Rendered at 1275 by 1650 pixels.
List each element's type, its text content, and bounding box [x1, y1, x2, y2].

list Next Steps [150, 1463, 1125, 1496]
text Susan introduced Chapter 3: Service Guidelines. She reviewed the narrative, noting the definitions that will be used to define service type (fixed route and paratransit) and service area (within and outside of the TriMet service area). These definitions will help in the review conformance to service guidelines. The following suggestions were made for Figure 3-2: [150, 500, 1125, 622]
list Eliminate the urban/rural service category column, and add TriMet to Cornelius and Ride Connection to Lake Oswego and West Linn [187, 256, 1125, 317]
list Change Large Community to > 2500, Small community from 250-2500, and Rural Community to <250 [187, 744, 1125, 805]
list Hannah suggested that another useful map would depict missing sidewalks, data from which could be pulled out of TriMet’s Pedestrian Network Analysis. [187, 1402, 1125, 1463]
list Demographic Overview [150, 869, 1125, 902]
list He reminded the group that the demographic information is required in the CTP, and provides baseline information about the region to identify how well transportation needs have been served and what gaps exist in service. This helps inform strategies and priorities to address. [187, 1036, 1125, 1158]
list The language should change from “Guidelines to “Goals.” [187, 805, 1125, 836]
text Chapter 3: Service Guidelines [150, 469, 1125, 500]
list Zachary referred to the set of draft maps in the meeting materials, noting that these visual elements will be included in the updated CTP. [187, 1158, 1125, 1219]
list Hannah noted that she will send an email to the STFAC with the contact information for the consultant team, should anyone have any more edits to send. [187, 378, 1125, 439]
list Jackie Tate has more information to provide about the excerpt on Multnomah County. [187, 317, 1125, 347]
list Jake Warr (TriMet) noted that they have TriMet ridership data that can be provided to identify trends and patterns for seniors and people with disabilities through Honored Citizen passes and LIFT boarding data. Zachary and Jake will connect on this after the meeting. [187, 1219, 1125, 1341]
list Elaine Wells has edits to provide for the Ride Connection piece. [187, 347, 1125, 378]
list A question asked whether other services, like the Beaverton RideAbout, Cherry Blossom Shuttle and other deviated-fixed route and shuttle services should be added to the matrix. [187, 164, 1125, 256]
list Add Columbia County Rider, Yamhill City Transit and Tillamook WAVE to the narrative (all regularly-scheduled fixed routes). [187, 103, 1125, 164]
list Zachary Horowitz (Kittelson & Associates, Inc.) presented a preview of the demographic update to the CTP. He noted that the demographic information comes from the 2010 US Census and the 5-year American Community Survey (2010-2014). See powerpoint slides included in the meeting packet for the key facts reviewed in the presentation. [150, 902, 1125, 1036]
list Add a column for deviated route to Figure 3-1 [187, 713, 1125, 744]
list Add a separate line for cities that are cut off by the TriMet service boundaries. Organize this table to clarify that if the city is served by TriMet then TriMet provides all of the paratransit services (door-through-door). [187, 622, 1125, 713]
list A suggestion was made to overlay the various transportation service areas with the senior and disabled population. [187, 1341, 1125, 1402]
____
*What is needed*
The exact wording of every entry above should be written out again.

*Answer to this exercise*
Rendered at 1275 by 1650 pixels.
List each element's type, its text content, and bounding box [x1, y1, x2, y2].

list Next Steps [150, 1463, 1125, 1496]
text Susan introduced Chapter 3: Service Guidelines. She reviewed the narrative, noting the definitions that will be used to define service type (fixed route and paratransit) and service area (within and outside of the TriMet service area). These definitions will help in the review conformance to service guidelines. The following suggestions were made for Figure 3-2: [150, 500, 1125, 622]
list Eliminate the urban/rural service category column, and add TriMet to Cornelius and Ride Connection to Lake Oswego and West Linn [187, 256, 1125, 317]
list Change Large Community to > 2500, Small community from 250-2500, and Rural Community to <250 [187, 744, 1125, 805]
list Hannah suggested that another useful map would depict missing sidewalks, data from which could be pulled out of TriMet’s Pedestrian Network Analysis. [187, 1402, 1125, 1463]
list Demographic Overview [150, 869, 1125, 902]
list He reminded the group that the demographic information is required in the CTP, and provides baseline information about the region to identify how well transportation needs have been served and what gaps exist in service. This helps inform strategies and priorities to address. [187, 1036, 1125, 1158]
list The language should change from “Guidelines to “Goals.” [187, 805, 1125, 836]
text Chapter 3: Service Guidelines [150, 469, 1125, 500]
list Zachary referred to the set of draft maps in the meeting materials, noting that these visual elements will be included in the updated CTP. [187, 1158, 1125, 1219]
list Hannah noted that she will send an email to the STFAC with the contact information for the consultant team, should anyone have any more edits to send. [187, 378, 1125, 439]
list Jackie Tate has more information to provide about the excerpt on Multnomah County. [187, 317, 1125, 347]
list Jake Warr (TriMet) noted that they have TriMet ridership data that can be provided to identify trends and patterns for seniors and people with disabilities through Honored Citizen passes and LIFT boarding data. Zachary and Jake will connect on this after the meeting. [187, 1219, 1125, 1341]
list Elaine Wells has edits to provide for the Ride Connection piece. [187, 347, 1125, 378]
list A question asked whether other services, like the Beaverton RideAbout, Cherry Blossom Shuttle and other deviated-fixed route and shuttle services should be added to the matrix. [187, 164, 1125, 256]
list Add Columbia County Rider, Yamhill City Transit and Tillamook WAVE to the narrative (all regularly-scheduled fixed routes). [187, 103, 1125, 164]
list Zachary Horowitz (Kittelson & Associates, Inc.) presented a preview of the demographic update to the CTP. He noted that the demographic information comes from the 2010 US Census and the 5-year American Community Survey (2010-2014). See powerpoint slides included in the meeting packet for the key facts reviewed in the presentation. [150, 902, 1125, 1036]
list Add a column for deviated route to Figure 3-1 [187, 713, 1125, 744]
list Add a separate line for cities that are cut off by the TriMet service boundaries. Organize this table to clarify that if the city is served by TriMet then TriMet provides all of the paratransit services (door-through-door). [187, 622, 1125, 713]
list A suggestion was made to overlay the various transportation service areas with the senior and disabled population. [187, 1341, 1125, 1402]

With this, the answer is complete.